### What you need to do
Copy out every line of the entries below, keeping each one identical to the original.

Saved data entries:

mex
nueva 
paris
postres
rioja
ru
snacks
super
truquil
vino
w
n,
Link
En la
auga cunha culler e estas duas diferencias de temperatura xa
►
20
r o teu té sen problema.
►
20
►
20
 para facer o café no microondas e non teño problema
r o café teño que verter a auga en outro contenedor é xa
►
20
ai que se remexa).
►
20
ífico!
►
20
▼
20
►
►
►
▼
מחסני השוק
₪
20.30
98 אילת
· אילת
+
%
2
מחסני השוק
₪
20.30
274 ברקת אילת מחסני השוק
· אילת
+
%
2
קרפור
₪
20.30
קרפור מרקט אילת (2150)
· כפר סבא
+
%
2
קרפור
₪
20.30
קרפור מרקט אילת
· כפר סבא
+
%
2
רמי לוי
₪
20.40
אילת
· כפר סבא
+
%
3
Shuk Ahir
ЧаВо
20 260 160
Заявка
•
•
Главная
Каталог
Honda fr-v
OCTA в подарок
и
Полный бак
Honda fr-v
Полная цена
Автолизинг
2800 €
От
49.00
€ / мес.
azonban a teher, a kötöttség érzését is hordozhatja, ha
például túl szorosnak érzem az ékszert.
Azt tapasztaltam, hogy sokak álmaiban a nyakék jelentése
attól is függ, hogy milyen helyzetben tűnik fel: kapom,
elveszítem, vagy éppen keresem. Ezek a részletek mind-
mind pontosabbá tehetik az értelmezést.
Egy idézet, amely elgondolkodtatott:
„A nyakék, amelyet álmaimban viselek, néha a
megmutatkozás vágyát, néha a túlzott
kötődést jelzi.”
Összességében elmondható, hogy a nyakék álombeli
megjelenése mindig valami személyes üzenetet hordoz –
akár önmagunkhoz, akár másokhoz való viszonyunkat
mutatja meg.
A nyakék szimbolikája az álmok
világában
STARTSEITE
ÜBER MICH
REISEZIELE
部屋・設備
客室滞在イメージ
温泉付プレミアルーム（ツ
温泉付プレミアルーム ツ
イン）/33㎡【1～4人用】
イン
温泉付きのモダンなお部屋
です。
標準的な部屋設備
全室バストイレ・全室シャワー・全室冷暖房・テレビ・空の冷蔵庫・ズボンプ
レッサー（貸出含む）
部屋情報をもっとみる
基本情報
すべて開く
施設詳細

### Response area
mex
nueva 
paris
postres
rioja
ru
snacks
super
truquil
vino
w
n,
Link
En la
auga cunha culler e estas duas diferencias de temperatura xa
►
20
r o teu té sen problema.
►
20
►
20
 para facer o café no microondas e non teño problema
r o café teño que verter a auga en outro contenedor é xa
►
20
ai que se remexa).
►
20
ífico!
►
20
▼
20
►
►
►
▼
מחסני השוק
₪
20.30
98 אילת
· אילת
+
%
2
מחסני השוק
₪
20.30
274 ברקת אילת מחסני השוק
· אילת
+
%
2
קרפור
₪
20.30
קרפור מרקט אילת (2150)
· כפר סבא
+
%
2
קרפור
₪
20.30
קרפור מרקט אילת
· כפר סבא
+
%
2
רמי לוי
₪
20.40
אילת
· כפר סבא
+
%
3
Shuk Ahir
ЧаВо
20 260 160
Заявка
•
•
Главная
Каталог
Honda fr-v
OCTA в подарок
и
Полный бак
Honda fr-v
Полная цена
Автолизинг
2800 €
От
49.00
€ / мес.
azonban a teher, a kötöttség érzését is hordozhatja, ha
például túl szorosnak érzem az ékszert.
Azt tapasztaltam, hogy sokak álmaiban a nyakék jelentése
attól is függ, hogy milyen helyzetben tűnik fel: kapom,
elveszítem, vagy éppen keresem. Ezek a részletek mind-
mind pontosabbá tehetik az értelmezést.
Egy idézet, amely elgondolkodtatott:
„A nyakék, amelyet álmaimban viselek, néha a
megmutatkozás vágyát, néha a túlzott
kötődést jelzi.”
Összességében elmondható, hogy a nyakék álombeli
megjelenése mindig valami személyes üzenetet hordoz –
akár önmagunkhoz, akár másokhoz való viszonyunkat
mutatja meg.
A nyakék szimbolikája az álmok
világában
STARTSEITE
ÜBER MICH
REISEZIELE
部屋・設備
客室滞在イメージ
温泉付プレミアルーム（ツ
温泉付プレミアルーム ツ
イン）/33㎡【1～4人用】
イン
温泉付きのモダンなお部屋
です。
標準的な部屋設備
全室バストイレ・全室シャワー・全室冷暖房・テレビ・空の冷蔵庫・ズボンプ
レッサー（貸出含む）
部屋情報をもっとみる
基本情報
すべて開く
施設詳細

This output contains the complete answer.